_The problem_: For the entries that follow, restate word for word the line containing "Online Booking Fee", the line containing "from a bank account it shared with the", and every line that lies between them.

_Data excerpts_:
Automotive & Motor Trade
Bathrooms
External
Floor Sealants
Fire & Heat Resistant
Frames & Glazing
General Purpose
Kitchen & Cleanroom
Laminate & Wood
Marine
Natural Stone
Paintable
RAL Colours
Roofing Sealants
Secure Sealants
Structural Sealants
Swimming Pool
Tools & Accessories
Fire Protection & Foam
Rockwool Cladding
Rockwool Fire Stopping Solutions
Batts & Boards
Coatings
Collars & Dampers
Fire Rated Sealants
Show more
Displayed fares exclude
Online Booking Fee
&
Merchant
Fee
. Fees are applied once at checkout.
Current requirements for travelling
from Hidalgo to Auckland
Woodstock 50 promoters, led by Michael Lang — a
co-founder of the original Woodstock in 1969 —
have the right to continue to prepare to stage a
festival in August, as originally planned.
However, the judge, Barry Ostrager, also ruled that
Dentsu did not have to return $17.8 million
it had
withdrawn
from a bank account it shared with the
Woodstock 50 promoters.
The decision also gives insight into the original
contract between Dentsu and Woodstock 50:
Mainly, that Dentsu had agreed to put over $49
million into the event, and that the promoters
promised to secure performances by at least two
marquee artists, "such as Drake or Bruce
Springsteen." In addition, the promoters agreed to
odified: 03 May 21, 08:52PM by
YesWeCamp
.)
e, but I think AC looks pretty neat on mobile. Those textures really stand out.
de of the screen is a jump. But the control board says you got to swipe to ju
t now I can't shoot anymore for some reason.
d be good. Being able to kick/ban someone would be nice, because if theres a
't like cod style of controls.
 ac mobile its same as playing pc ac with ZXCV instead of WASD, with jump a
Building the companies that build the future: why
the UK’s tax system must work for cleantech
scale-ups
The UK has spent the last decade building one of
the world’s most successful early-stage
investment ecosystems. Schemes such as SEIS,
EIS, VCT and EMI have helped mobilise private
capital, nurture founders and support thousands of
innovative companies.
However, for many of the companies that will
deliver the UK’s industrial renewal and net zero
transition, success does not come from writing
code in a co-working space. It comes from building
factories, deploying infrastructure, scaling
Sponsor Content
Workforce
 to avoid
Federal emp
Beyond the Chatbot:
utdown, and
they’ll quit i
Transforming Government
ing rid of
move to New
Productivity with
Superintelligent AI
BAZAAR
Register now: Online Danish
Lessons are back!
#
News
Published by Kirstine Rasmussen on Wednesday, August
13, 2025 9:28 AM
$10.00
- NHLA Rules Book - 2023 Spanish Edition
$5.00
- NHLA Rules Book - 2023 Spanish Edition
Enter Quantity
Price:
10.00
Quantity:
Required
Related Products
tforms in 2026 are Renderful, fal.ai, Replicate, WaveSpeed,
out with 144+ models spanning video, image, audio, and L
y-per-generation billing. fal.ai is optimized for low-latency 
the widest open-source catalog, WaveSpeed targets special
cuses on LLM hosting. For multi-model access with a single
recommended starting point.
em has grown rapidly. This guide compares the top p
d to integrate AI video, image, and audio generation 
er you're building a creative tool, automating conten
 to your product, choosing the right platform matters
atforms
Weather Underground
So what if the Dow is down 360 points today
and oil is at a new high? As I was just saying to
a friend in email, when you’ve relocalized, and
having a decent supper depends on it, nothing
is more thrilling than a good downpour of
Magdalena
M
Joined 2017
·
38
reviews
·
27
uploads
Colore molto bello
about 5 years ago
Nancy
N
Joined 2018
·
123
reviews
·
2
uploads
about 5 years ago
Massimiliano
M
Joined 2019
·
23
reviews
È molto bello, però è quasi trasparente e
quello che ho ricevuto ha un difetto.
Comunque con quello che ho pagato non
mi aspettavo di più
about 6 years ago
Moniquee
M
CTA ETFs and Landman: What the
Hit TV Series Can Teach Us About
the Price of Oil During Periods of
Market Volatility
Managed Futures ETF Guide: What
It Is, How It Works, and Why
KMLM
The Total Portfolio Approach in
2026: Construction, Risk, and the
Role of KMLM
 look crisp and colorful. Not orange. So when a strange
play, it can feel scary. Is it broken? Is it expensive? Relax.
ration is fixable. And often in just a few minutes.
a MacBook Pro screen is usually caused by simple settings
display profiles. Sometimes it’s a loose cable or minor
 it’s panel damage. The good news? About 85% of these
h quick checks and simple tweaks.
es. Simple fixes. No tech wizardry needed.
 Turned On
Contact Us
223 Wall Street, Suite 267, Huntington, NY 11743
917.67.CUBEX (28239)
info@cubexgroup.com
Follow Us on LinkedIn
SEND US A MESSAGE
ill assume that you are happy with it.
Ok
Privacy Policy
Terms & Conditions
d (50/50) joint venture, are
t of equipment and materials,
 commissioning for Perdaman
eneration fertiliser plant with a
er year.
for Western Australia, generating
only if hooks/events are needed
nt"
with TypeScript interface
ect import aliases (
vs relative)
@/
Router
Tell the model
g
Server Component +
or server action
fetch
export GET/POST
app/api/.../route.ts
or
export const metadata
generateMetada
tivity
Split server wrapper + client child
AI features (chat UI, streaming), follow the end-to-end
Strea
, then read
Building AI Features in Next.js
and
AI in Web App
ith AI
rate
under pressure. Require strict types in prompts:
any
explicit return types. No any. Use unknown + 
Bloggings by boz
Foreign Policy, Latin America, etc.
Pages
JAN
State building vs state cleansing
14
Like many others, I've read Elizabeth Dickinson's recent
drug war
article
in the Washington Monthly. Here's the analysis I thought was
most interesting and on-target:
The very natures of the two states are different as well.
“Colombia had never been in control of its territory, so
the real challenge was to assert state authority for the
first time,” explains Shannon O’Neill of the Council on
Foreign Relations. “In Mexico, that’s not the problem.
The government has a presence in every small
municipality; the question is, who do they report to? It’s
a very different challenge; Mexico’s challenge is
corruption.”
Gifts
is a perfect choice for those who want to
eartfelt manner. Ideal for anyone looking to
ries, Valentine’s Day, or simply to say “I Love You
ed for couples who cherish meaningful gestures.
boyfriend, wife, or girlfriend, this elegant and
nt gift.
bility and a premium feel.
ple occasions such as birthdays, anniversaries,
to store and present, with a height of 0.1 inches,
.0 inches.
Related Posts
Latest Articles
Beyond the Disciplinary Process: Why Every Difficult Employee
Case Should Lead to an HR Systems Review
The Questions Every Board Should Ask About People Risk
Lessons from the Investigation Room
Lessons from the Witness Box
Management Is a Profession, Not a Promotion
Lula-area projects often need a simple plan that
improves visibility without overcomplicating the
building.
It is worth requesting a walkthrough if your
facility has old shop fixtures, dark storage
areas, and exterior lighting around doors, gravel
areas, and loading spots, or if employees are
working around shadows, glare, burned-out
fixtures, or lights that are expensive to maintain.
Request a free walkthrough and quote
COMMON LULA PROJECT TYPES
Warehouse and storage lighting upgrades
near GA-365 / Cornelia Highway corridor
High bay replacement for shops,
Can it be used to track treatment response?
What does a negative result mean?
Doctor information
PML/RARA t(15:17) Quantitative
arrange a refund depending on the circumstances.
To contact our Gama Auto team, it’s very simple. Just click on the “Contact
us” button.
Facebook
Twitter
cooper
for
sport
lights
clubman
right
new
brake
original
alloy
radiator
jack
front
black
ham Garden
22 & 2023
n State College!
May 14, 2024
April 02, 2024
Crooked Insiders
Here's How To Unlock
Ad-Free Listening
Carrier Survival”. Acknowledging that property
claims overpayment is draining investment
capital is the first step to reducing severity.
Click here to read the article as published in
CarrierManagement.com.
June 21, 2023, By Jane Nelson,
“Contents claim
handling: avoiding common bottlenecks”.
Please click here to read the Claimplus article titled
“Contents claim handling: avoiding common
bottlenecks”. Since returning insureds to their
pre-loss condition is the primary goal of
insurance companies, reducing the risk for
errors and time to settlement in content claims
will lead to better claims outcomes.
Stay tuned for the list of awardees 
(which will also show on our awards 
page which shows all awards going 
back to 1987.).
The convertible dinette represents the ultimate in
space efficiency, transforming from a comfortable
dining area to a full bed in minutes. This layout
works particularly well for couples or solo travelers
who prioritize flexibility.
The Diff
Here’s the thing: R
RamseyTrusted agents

_Answer box_:
Online Booking Fee
&
Merchant
Fee
. Fees are applied once at checkout.
Current requirements for travelling
from Hidalgo to Auckland
Woodstock 50 promoters, led by Michael Lang — a
co-founder of the original Woodstock in 1969 —
have the right to continue to prepare to stage a
festival in August, as originally planned.
However, the judge, Barry Ostrager, also ruled that
Dentsu did not have to return $17.8 million
it had
withdrawn
from a bank account it shared with the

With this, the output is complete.